§ TASK: Leave every image out, and print the remaining lines below exactly.

§ RECORDS FOR PROCESSING:
------------------------
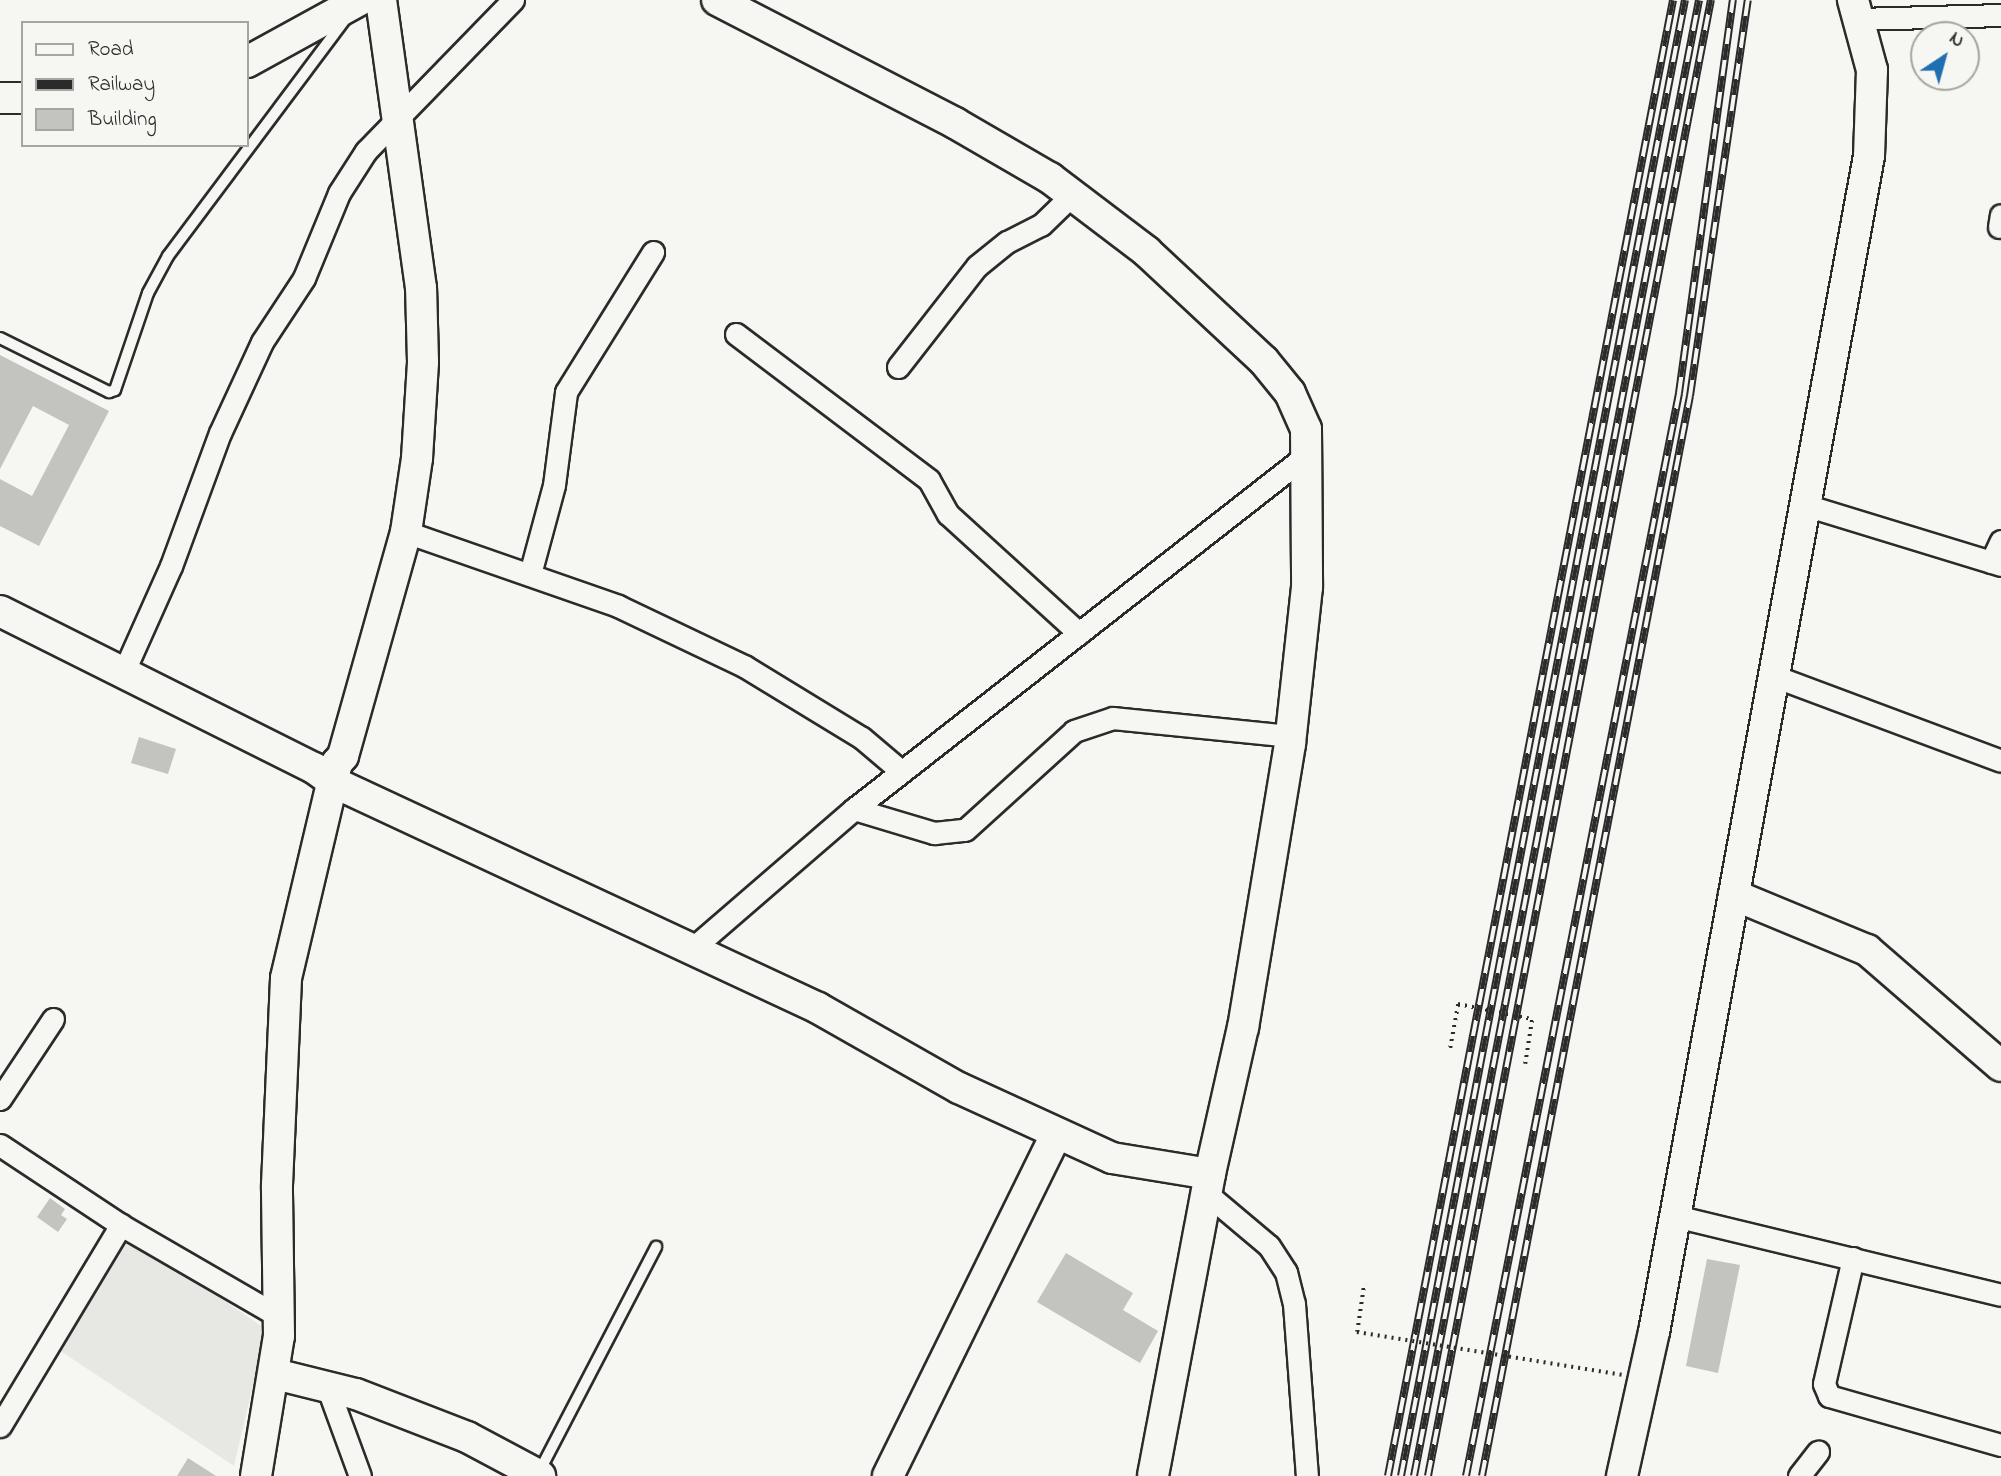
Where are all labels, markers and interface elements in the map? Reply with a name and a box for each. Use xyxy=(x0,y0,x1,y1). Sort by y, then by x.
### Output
legend xyxy=(21,21,248,147)
north arrow xyxy=(1910,21,1980,91)
text: N xyxy=(1943,26,1970,55)
text: Road xyxy=(88,35,134,65)
text: Railway xyxy=(88,70,155,100)
text: Building xyxy=(88,105,157,135)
------------------------
§ OUTPUT:
Where are all labels, markers and interface elements in the map? Reply with a name and a box for each. Use xyxy=(x0,y0,x1,y1). Sort by y, then by x.
### Output
legend xyxy=(21,21,248,147)
north arrow xyxy=(1910,21,1980,91)
text: N xyxy=(1943,26,1970,55)
text: Road xyxy=(88,35,134,65)
text: Railway xyxy=(88,70,155,100)
text: Building xyxy=(88,105,157,135)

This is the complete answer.